--- SOURCE INFORMATION ---

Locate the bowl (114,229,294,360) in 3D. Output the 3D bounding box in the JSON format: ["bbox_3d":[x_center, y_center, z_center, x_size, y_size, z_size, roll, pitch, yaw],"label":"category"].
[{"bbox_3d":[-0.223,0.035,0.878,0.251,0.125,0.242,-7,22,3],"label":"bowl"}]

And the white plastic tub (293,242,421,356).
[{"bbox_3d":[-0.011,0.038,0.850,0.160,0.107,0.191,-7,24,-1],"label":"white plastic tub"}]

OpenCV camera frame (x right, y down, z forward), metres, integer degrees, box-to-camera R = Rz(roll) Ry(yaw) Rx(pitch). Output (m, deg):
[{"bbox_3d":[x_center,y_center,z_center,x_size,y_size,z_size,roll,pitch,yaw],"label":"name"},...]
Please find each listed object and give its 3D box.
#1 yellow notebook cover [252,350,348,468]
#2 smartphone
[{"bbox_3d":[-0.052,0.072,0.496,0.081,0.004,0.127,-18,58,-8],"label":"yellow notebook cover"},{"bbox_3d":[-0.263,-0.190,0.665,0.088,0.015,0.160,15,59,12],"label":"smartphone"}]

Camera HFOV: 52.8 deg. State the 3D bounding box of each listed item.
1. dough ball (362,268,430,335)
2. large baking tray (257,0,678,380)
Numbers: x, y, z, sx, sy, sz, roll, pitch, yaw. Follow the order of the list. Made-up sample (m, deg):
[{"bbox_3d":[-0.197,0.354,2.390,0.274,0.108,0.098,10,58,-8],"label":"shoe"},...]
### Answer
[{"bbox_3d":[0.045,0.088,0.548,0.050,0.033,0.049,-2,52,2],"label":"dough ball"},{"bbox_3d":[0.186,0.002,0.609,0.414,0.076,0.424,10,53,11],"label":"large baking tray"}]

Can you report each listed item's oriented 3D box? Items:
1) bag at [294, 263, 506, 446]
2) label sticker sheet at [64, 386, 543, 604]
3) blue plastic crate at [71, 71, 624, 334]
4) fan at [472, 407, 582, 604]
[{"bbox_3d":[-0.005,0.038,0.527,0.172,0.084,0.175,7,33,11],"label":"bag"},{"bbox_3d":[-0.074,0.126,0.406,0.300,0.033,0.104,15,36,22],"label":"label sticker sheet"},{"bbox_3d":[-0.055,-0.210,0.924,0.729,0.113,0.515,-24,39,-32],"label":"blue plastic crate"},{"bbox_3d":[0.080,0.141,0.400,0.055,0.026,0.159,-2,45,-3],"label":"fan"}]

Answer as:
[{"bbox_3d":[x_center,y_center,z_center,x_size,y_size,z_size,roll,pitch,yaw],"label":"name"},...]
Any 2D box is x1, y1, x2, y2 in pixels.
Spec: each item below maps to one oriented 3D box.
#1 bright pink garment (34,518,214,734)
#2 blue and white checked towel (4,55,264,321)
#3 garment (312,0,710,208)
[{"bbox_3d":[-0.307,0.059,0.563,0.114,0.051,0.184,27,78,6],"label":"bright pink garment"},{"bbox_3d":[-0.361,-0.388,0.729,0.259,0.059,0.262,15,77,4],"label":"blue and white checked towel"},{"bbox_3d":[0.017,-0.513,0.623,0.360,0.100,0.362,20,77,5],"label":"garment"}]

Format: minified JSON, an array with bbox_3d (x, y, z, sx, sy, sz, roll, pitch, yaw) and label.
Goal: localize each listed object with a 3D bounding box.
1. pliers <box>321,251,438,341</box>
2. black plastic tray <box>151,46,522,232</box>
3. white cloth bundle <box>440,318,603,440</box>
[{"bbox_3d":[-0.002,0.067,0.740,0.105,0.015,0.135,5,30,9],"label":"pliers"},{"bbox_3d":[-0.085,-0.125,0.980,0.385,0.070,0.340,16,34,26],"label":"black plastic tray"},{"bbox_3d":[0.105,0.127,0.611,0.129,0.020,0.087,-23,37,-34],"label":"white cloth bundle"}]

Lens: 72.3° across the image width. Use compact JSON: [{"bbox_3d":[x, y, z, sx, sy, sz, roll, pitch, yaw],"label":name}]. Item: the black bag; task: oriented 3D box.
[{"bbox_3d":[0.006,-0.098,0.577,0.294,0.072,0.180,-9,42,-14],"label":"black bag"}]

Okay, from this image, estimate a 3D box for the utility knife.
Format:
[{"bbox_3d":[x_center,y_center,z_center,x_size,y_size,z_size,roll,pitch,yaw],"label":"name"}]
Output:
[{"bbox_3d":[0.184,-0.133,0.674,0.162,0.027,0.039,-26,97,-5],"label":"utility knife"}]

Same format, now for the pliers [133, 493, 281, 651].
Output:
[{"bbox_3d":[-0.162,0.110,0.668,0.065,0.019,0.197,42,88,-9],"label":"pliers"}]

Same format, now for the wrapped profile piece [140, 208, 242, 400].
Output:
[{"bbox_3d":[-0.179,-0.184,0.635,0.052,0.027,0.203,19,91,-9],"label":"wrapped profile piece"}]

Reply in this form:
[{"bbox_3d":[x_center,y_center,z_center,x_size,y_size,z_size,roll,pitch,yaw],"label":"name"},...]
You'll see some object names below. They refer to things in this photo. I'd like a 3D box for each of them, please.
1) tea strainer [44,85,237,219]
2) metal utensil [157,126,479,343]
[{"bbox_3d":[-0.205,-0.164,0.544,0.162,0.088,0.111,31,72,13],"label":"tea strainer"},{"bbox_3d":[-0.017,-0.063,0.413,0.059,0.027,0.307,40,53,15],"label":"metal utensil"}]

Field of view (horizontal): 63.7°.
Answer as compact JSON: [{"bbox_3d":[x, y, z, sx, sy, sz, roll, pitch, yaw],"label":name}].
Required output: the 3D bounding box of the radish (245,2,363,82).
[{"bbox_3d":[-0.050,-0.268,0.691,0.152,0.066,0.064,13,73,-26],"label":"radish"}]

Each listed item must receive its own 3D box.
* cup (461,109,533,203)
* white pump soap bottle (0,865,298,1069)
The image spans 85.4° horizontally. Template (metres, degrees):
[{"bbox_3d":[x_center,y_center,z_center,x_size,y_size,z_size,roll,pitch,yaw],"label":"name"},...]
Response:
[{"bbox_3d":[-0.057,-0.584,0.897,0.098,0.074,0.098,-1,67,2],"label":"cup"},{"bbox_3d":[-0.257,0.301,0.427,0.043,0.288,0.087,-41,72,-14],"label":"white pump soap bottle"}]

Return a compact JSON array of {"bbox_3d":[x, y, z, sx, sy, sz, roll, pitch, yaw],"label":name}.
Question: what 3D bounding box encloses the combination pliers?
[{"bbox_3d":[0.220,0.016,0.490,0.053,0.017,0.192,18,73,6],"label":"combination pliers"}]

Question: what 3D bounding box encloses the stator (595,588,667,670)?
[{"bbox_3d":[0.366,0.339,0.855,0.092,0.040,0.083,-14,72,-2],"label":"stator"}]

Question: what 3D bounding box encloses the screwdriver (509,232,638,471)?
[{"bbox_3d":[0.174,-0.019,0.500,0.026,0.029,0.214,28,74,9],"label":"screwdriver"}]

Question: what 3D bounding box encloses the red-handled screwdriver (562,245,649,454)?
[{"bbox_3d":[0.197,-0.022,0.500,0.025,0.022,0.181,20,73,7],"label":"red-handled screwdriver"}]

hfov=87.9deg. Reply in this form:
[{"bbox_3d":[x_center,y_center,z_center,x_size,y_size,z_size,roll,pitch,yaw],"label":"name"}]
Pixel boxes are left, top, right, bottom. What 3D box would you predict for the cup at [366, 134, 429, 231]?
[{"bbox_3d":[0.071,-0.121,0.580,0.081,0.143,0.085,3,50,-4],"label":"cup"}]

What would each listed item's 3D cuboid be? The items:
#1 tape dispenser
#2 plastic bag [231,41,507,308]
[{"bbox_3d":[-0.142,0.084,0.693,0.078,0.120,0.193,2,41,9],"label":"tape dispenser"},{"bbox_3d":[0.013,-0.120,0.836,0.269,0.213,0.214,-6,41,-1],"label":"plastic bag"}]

---

■ **TASK STATEMENT**
The expected output is every line from the material above where "this" can be found.

■ **OUTPUT BELOW**
Okay, from this image, estimate a 3D box for the utility knife.
Reply in this form:
You'll see some object names below. They refer to things in this photo. I'd like a 3D box for each of them, please.
hfov=87.9deg. Reply in this form:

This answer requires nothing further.